THE TASK: Among the entries below, how many lines hold "können"? Only the number is wanted.

• • • • •

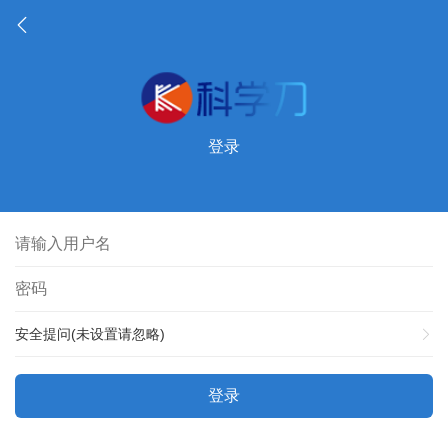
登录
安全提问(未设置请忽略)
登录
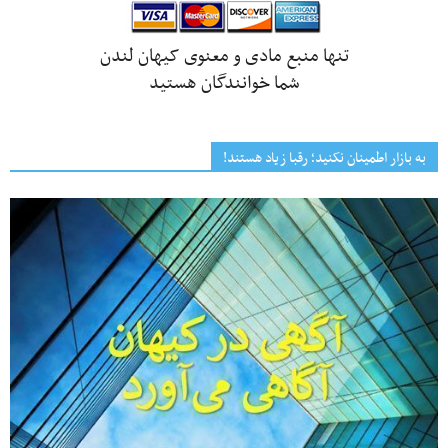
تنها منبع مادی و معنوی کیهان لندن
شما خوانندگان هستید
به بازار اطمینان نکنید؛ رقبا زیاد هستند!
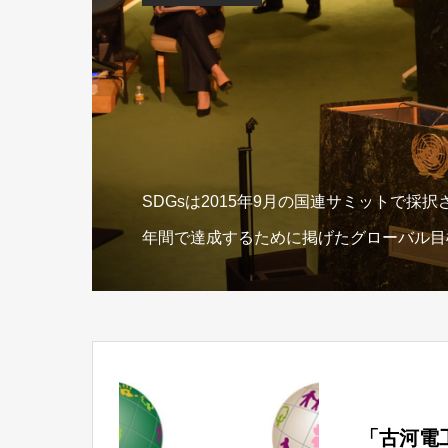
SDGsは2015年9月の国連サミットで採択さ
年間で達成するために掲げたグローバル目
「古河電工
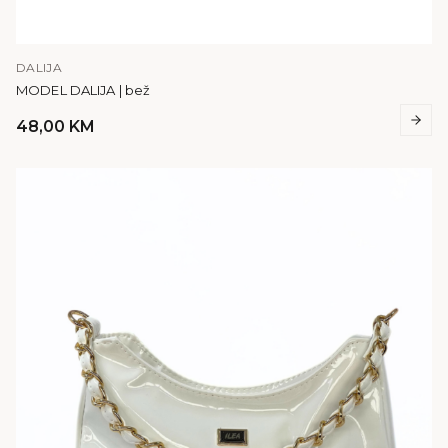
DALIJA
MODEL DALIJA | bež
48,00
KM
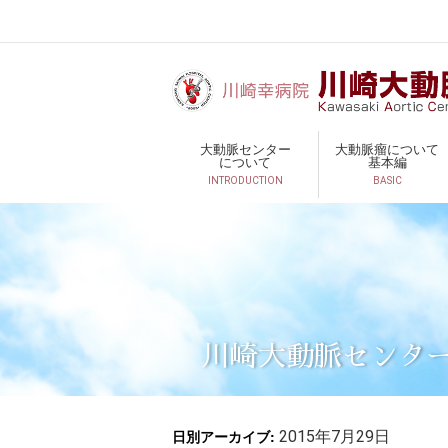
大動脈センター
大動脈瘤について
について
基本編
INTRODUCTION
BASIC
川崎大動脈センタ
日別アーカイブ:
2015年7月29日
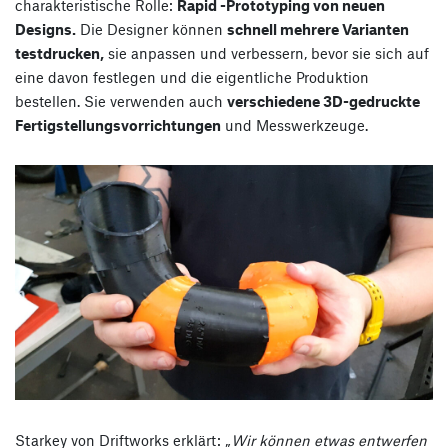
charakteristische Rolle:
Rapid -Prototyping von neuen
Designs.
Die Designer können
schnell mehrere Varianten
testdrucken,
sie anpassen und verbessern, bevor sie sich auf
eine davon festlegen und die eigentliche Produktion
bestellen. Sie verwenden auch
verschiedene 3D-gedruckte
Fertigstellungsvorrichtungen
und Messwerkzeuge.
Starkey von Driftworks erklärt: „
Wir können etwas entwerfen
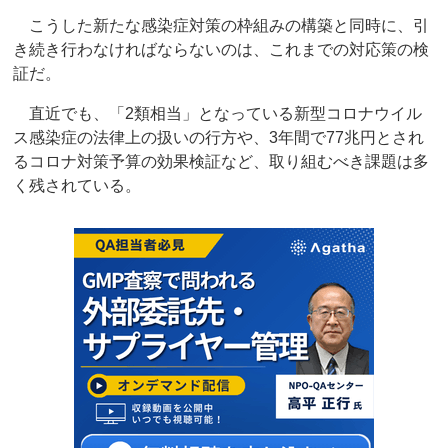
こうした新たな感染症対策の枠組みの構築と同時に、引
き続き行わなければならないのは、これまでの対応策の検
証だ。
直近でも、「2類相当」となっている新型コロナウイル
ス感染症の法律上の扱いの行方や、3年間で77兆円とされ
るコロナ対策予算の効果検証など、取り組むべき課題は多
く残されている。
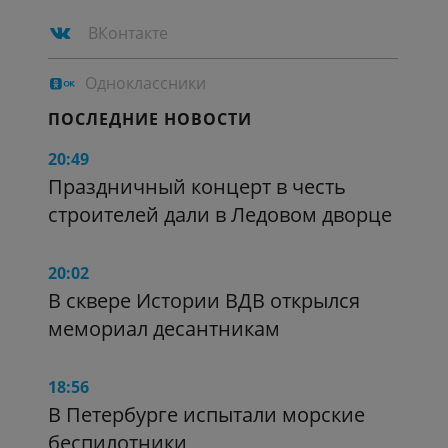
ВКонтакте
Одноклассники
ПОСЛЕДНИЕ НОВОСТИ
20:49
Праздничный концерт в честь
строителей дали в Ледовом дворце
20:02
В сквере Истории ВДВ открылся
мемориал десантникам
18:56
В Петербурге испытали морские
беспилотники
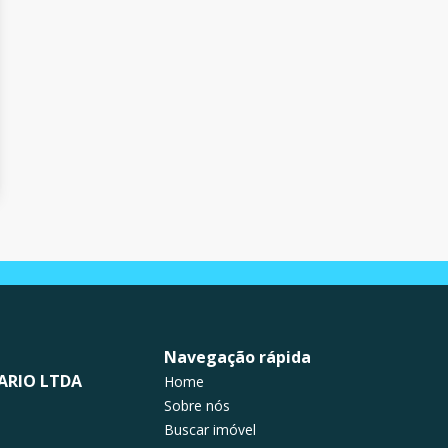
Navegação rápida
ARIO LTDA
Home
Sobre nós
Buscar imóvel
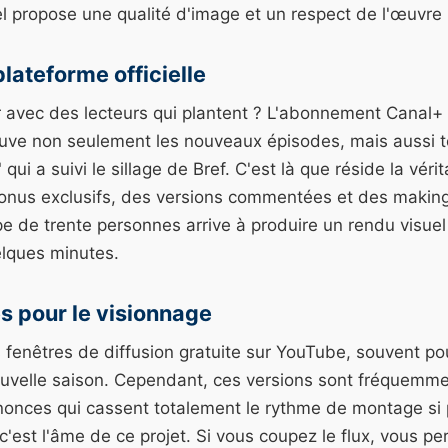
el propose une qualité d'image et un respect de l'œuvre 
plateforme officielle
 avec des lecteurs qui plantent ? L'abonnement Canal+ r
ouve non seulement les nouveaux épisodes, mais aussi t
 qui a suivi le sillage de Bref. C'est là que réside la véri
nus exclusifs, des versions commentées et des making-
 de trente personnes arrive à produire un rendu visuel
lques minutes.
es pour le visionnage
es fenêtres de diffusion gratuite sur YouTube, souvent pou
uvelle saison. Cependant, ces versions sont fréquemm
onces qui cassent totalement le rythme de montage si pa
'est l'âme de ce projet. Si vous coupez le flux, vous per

• • • • •

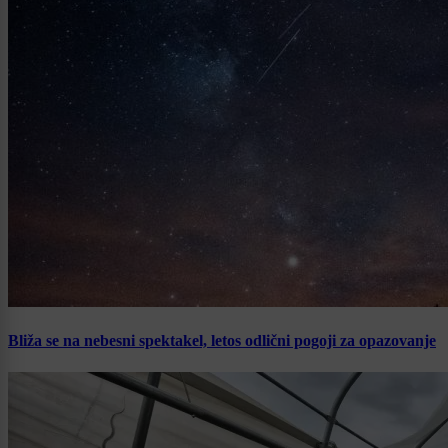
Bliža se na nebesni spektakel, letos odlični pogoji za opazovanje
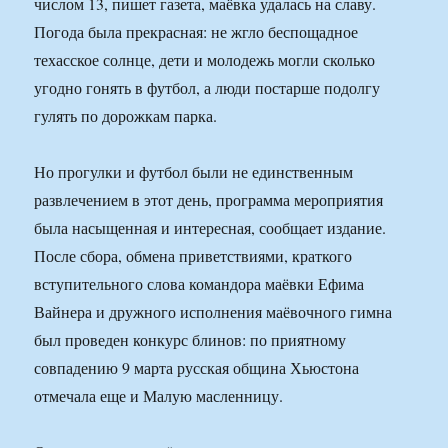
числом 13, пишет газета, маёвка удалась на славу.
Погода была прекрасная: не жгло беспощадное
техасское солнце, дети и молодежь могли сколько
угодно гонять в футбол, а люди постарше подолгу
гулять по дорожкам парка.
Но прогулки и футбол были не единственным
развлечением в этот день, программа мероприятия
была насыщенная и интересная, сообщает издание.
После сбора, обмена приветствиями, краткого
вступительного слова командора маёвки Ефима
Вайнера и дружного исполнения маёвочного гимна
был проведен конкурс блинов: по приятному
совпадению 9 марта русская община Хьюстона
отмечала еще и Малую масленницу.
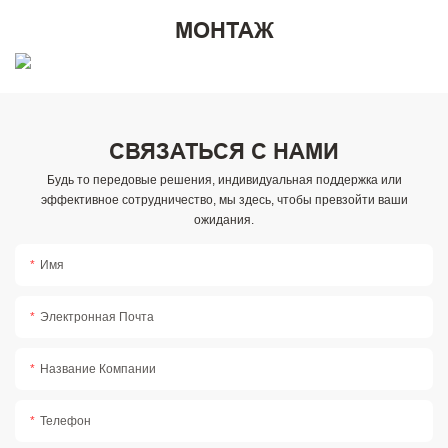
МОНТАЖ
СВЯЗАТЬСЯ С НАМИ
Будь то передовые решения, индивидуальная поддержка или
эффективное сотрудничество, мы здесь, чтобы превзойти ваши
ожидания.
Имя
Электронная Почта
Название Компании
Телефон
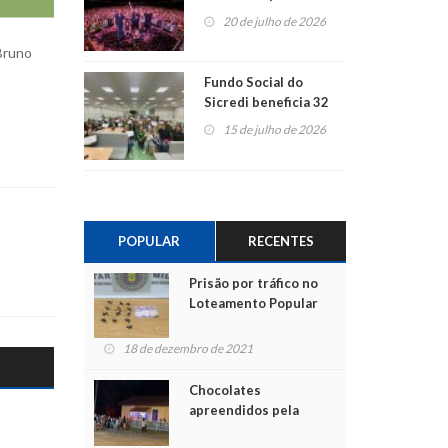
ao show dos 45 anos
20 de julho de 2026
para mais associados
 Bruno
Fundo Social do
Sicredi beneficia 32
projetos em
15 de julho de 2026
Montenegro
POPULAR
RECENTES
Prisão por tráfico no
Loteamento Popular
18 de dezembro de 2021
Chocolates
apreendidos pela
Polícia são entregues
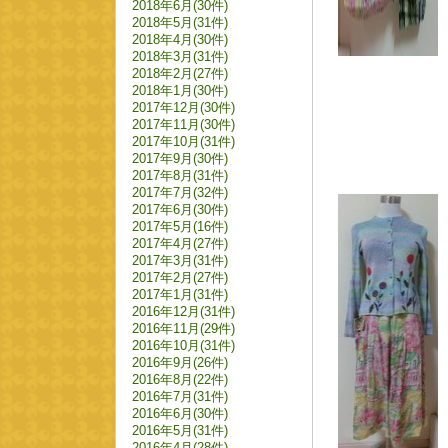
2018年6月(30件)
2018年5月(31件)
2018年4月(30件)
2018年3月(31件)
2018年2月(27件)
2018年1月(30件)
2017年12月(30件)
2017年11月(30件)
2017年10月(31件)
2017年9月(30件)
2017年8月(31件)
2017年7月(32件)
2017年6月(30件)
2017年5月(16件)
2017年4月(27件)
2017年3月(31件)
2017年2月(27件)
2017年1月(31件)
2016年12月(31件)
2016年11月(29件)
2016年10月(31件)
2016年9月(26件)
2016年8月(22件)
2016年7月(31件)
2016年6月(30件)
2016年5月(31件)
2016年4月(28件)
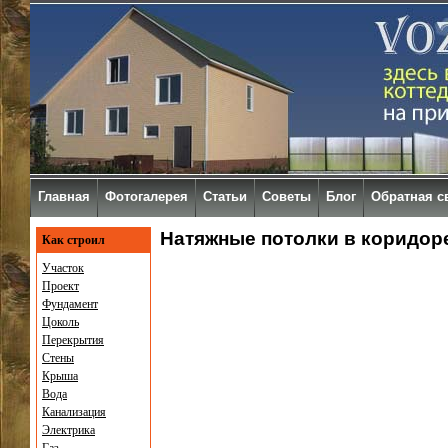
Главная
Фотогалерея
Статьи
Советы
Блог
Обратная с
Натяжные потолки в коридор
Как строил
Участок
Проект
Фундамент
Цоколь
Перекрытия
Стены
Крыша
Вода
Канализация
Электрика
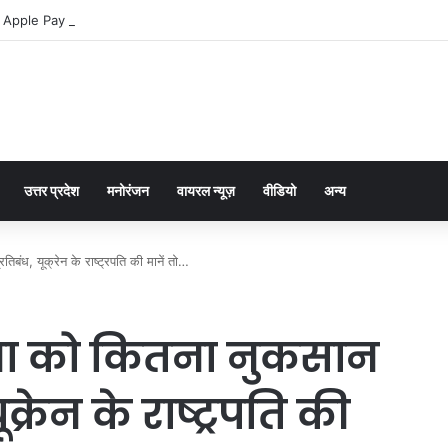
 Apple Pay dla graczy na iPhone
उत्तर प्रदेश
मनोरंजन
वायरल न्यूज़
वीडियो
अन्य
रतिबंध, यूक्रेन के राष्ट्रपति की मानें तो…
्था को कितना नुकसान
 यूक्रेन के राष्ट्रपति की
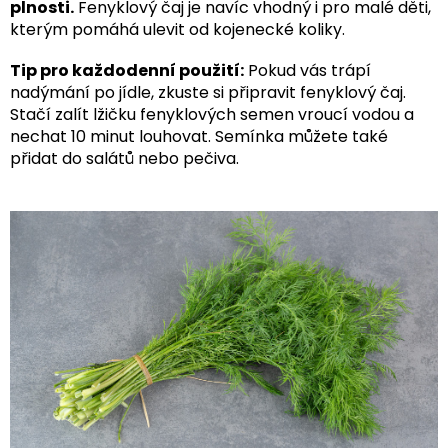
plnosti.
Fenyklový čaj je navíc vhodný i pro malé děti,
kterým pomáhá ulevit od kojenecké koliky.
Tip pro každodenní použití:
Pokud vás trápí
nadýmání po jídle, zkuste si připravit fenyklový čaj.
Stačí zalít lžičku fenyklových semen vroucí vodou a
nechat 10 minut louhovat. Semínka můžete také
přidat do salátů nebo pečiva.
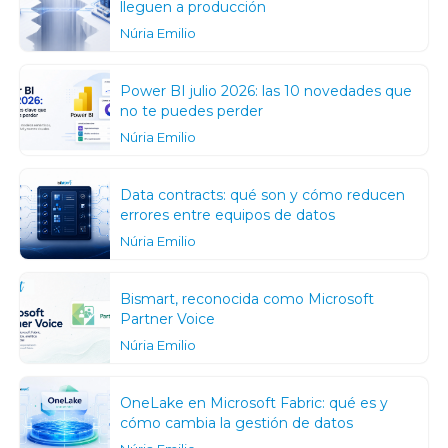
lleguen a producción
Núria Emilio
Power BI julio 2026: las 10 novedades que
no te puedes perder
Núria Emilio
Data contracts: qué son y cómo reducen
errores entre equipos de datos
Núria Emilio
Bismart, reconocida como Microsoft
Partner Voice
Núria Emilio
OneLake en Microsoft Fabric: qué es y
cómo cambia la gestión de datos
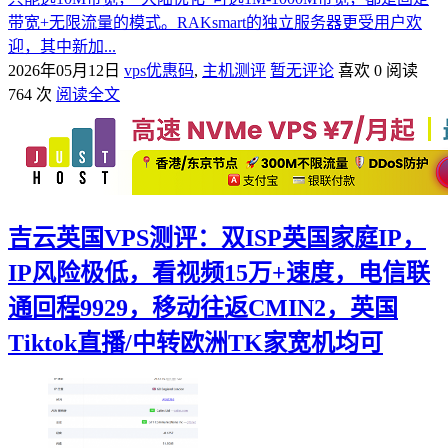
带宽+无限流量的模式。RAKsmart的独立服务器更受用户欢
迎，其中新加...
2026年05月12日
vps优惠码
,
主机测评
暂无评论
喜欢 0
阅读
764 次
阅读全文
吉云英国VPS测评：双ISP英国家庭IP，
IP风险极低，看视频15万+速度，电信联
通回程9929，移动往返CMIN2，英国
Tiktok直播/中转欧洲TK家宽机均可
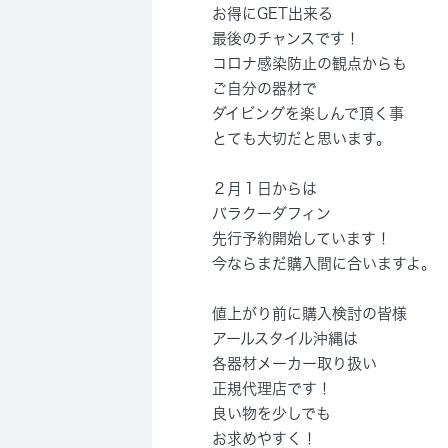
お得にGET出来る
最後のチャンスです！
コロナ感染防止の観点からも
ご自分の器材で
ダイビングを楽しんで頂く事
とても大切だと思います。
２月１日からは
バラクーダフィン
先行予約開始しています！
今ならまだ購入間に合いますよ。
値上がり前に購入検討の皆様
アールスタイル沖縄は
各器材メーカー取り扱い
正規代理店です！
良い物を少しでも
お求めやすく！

• • • • •

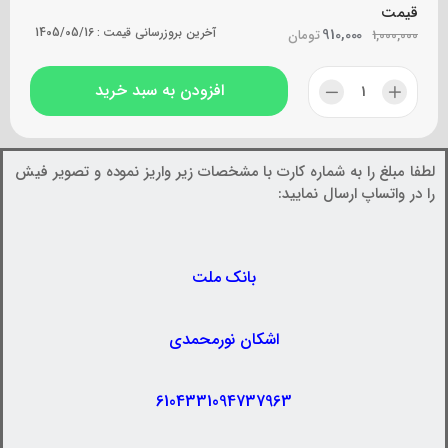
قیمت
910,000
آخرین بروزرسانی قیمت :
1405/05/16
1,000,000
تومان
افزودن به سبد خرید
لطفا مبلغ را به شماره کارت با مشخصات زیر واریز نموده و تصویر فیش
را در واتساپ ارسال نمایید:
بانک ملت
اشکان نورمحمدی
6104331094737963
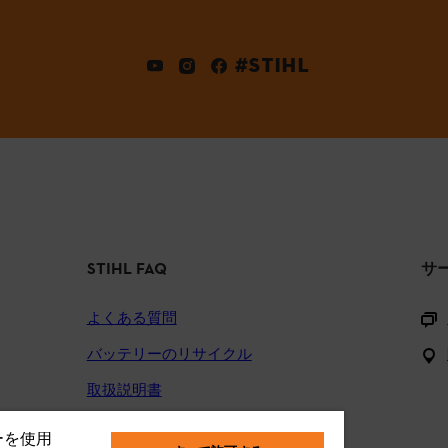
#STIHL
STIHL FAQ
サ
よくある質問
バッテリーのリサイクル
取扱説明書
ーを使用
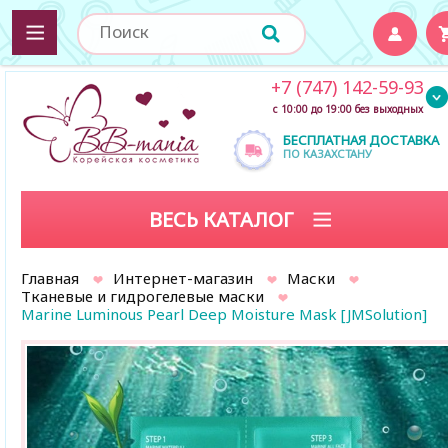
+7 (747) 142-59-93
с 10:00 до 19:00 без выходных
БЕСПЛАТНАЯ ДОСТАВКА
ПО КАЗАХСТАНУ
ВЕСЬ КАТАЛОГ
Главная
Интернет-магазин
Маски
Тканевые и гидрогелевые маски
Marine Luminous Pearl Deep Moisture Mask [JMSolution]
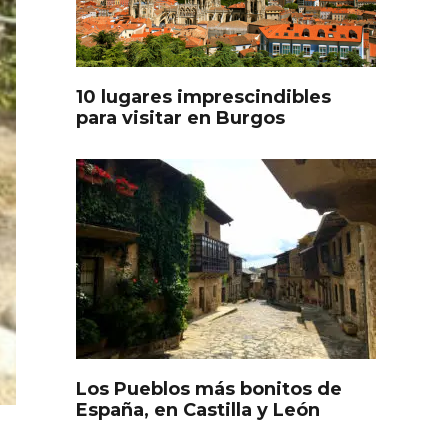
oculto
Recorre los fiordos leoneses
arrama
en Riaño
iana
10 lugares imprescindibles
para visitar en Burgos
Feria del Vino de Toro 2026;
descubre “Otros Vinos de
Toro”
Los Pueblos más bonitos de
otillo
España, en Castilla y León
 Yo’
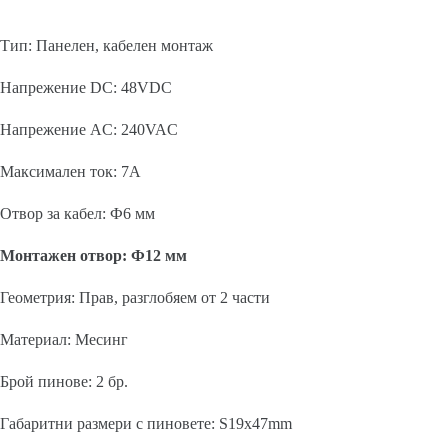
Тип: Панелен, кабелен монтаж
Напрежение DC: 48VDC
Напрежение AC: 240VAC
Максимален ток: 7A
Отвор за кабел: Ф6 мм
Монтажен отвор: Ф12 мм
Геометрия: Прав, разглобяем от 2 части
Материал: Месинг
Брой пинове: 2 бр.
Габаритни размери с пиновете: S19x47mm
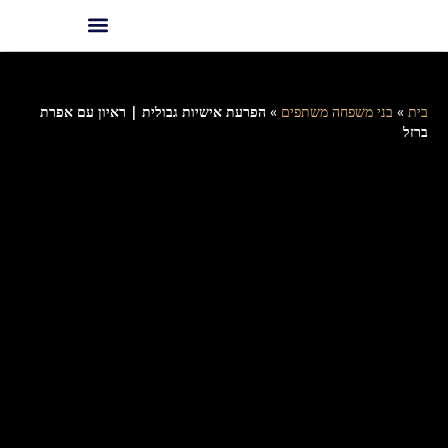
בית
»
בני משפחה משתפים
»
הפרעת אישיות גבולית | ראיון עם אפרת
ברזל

• • • • •

ANSWER TO THIS PROBLEM: 2